PRESIDENT'S ESSAY
Republic of Letters
POSTED
January 11, 2010

In his recent The Case for Books: Past, Present, and Future , Robert Darnton suggests that the development of information technologies brings the Enlightenment aspiration to democratize learning closer to realization.  In his TNR review of Darnton’s book, Anthony Grafton quotes Darnton’s description of the philosophes ’ “Republic of Letters”: It was to be “a realm with no police, no boundaries, and no inequalities other than those determined by talent.”  In fact, the Enlightenment philosophers, Grafton says, “rarely, if ever treated the impoverished hacks of Europe’s Grub Streets as their equals,” but with the spread of electronic books we come closer: “For the last generation and more, the traditional realms of information have experienced new and frightening pressures.  Great libraries - those of American research universities, for example - have amassed mountains of printed material.  But these collections have been accessible only to the small group lucky enough to have the keys of the kingdom: students, faculty, and others who can afford to pay for the privileges.”

That’s all changing.

Scientific journal subscriptions have gone through the roof as they have been taken over by for-profit publishers (Grafton says that some journals cost $20,000 and more per year).  Books are published, but library budgets are in trouble and so libraries can’t afford the new books.  Now, besides these and other internal problems, libraries and research institutions face the threat from technology: “Scholarly journals and trade magazines still exist, for the most part, on paper.  More and more though readers read new articles when they first come out on screen, and find older articles not by leafing through volumes in the stacks but by searching on Google.  Vast collections of older books, magazines, and documents have been digitized, and publishers are making it possible to have out-of-print titles from their backlists printed on demand in a few minutes on the Espresso Book Machine, which can print, bind, and trim a three-hundred-page book in less than five minutes, while the buyer waits.”  Google intends to digitize all the world’s books, and already has access to millions.

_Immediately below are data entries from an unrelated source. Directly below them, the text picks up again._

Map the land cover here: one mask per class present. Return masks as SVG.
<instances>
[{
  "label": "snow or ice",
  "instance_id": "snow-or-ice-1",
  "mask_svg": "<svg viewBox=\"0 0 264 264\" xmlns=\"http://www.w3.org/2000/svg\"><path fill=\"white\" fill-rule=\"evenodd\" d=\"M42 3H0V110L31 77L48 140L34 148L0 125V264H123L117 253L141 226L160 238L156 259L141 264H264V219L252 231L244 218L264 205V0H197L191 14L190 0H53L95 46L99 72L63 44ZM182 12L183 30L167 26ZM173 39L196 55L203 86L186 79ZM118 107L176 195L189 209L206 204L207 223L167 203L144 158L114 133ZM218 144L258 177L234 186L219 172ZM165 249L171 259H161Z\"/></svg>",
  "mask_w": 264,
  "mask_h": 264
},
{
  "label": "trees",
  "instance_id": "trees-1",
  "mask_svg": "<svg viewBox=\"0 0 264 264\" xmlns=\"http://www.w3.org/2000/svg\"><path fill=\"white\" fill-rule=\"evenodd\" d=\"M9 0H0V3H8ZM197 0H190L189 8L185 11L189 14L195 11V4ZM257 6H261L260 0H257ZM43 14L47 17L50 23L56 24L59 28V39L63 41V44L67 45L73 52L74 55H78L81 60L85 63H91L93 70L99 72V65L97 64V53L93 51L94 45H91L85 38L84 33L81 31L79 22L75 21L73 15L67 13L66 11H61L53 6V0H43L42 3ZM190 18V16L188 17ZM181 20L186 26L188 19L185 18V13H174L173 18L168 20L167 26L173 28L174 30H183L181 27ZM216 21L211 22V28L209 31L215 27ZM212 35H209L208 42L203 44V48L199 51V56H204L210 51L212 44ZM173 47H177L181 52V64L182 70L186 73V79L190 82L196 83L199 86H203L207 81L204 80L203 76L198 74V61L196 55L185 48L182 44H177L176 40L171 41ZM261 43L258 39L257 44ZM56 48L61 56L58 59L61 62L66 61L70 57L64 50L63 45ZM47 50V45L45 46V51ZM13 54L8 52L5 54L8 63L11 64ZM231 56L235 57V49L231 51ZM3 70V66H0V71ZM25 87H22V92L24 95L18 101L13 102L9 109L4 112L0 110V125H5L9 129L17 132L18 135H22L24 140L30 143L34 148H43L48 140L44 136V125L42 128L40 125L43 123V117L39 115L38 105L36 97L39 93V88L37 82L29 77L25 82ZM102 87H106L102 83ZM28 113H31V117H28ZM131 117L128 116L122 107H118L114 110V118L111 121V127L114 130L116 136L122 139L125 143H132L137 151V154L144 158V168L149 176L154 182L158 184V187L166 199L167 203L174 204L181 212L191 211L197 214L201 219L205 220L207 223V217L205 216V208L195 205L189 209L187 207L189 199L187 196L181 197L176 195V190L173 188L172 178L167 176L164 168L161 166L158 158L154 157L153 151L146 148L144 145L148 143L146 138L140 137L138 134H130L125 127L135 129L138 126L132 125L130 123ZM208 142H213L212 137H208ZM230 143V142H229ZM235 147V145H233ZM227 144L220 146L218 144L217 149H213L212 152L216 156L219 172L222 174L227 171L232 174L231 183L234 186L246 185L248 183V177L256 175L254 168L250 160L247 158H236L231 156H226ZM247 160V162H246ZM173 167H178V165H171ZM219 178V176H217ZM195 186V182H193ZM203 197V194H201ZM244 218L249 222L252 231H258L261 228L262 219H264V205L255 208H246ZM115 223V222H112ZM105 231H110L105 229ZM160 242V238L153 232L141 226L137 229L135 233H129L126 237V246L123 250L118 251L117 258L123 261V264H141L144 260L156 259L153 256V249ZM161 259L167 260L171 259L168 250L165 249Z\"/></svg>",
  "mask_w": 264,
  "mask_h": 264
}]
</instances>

Meanwhile, reading rooms are empty.  University presses “often find it hard to sell even a few copies of a monograph that wins multiple prizes, and impossible to publish many valuable works of scholarship.”  As a result, “some of them have resorted to concentrating on mid-list trade books and works of local interest.  Such offerings may keep the presses alive, but they hardly deserve the help afforded by a tax exemption.”

Darnton knows there are problems ahead, but on the whole he sees these developments as a good, a fulfillment of an unrealized Enlightenment dream.